(Stored data Opens)

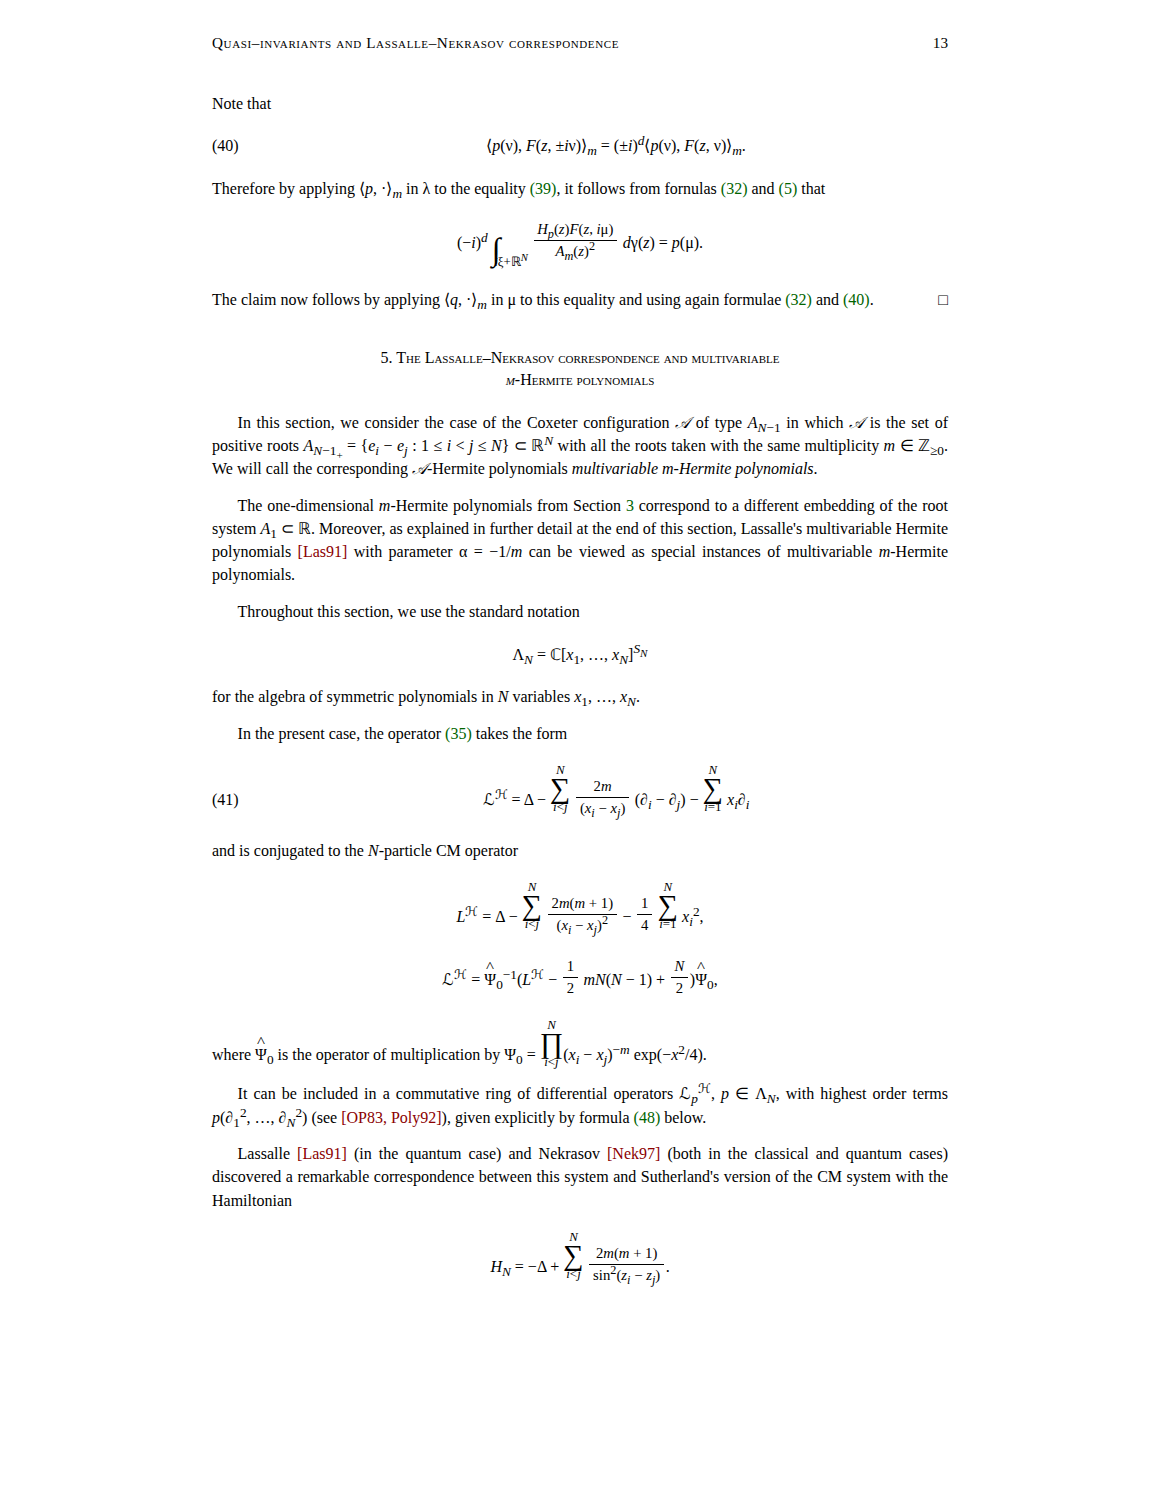Quasi–invariants and Lassalle–Nekrasov correspondence 13
Note that
(40) ⟨p(ν), F(z, ±iν)⟩m = (±i)d⟨p(ν), F(z, ν)⟩m.
Therefore by applying ⟨p, ·⟩m in λ to the equality (39), it follows from fornulas (32) and (5) that
(−i)d ∫iξ+ℝN Hp(z)F(z, iμ) Am(z)2 dγ(z) = p(μ).
The claim now follows by applying ⟨q, ·⟩m in μ to this equality and using again formulae (32) and (40). □
5. The Lassalle–Nekrasov correspondence and multivariable
m-Hermite polynomials
In this section, we consider the case of the Coxeter configuration 𝒜 of type AN−1 in which 𝒜 is the set of positive roots AN−1+ = {ei − ej : 1 ≤ i < j ≤ N} ⊂ ℝN with all the roots taken with the same multiplicity m ∈ ℤ≥0. We will call the corresponding 𝒜-Hermite polynomials multivariable m-Hermite polynomials.
The one-dimensional m-Hermite polynomials from Section 3 correspond to a different embedding of the root system A1 ⊂ ℝ. Moreover, as explained in further detail at the end of this section, Lassalle's multivariable Hermite polynomials [Las91] with parameter α = −1/m can be viewed as special instances of multivariable m-Hermite polynomials.
Throughout this section, we use the standard notation
ΛN = ℂ[x1, …, xN]SN
for the algebra of symmetric polynomials in N variables x1, …, xN.
In the present case, the operator (35) takes the form
(41) ℒℋ = Δ − N∑i<j 2m(xi − xj) (∂i − ∂j) − N∑i=1 xi∂i
and is conjugated to the N-particle CM operator
Lℋ = Δ − N∑i<j 2m(m + 1)(xi − xj)2 − 14 N∑i=1 xi2,
ℒℋ = Ψ0−1(Lℋ − 12 mN(N − 1) + N 2)Ψ0,
where Ψ0 is the operator of multiplication by Ψ0 = N∏i<j(xi − xj)−m exp(−x2/4).
It can be included in a commutative ring of differential operators ℒpℋ, p ∈ ΛN, with highest order terms p(∂12, …, ∂N2) (see [OP83, Poly92]), given explicitly by formula (48) below.
Lassalle [Las91] (in the quantum case) and Nekrasov [Nek97] (both in the classical and quantum cases) discovered a remarkable correspondence between this system and Sutherland's version of the CM system with the Hamiltonian
HN = −Δ + N∑i<j 2m(m + 1) sin2(zi − zj).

(Stored data Closes)

Please return the lines above exactly, with the pictures omitted.

Quasi–invariants and Lassalle–Nekrasov correspondence 13
Note that
(40) ⟨p(ν), F(z, ±iν)⟩m = (±i)d⟨p(ν), F(z, ν)⟩m.
Therefore by applying ⟨p, ·⟩m in λ to the equality (39), it follows from fornulas (32) and (5) that
(−i)d ∫iξ+ℝN Hp(z)F(z, iμ) Am(z)2 dγ(z) = p(μ).
The claim now follows by applying ⟨q, ·⟩m in μ to this equality and using again formulae (32) and (40). □
5. The Lassalle–Nekrasov correspondence and multivariable
m-Hermite polynomials
In this section, we consider the case of the Coxeter configuration 𝒜 of type AN−1 in which 𝒜 is the set of positive roots AN−1+ = {ei − ej : 1 ≤ i < j ≤ N} ⊂ ℝN with all the roots taken with the same multiplicity m ∈ ℤ≥0. We will call the corresponding 𝒜-Hermite polynomials multivariable m-Hermite polynomials.
The one-dimensional m-Hermite polynomials from Section 3 correspond to a different embedding of the root system A1 ⊂ ℝ. Moreover, as explained in further detail at the end of this section, Lassalle's multivariable Hermite polynomials [Las91] with parameter α = −1/m can be viewed as special instances of multivariable m-Hermite polynomials.
Throughout this section, we use the standard notation
ΛN = ℂ[x1, …, xN]SN
for the algebra of symmetric polynomials in N variables x1, …, xN.
In the present case, the operator (35) takes the form
(41) ℒℋ = Δ − N∑i<j 2m(xi − xj) (∂i − ∂j) − N∑i=1 xi∂i
and is conjugated to the N-particle CM operator
Lℋ = Δ − N∑i<j 2m(m + 1)(xi − xj)2 − 14 N∑i=1 xi2,
ℒℋ = Ψ0−1(Lℋ − 12 mN(N − 1) + N 2)Ψ0,
where Ψ0 is the operator of multiplication by Ψ0 = N∏i<j(xi − xj)−m exp(−x2/4).
It can be included in a commutative ring of differential operators ℒpℋ, p ∈ ΛN, with highest order terms p(∂12, …, ∂N2) (see [OP83, Poly92]), given explicitly by formula (48) below.
Lassalle [Las91] (in the quantum case) and Nekrasov [Nek97] (both in the classical and quantum cases) discovered a remarkable correspondence between this system and Sutherland's version of the CM system with the Hamiltonian
HN = −Δ + N∑i<j 2m(m + 1) sin2(zi − zj).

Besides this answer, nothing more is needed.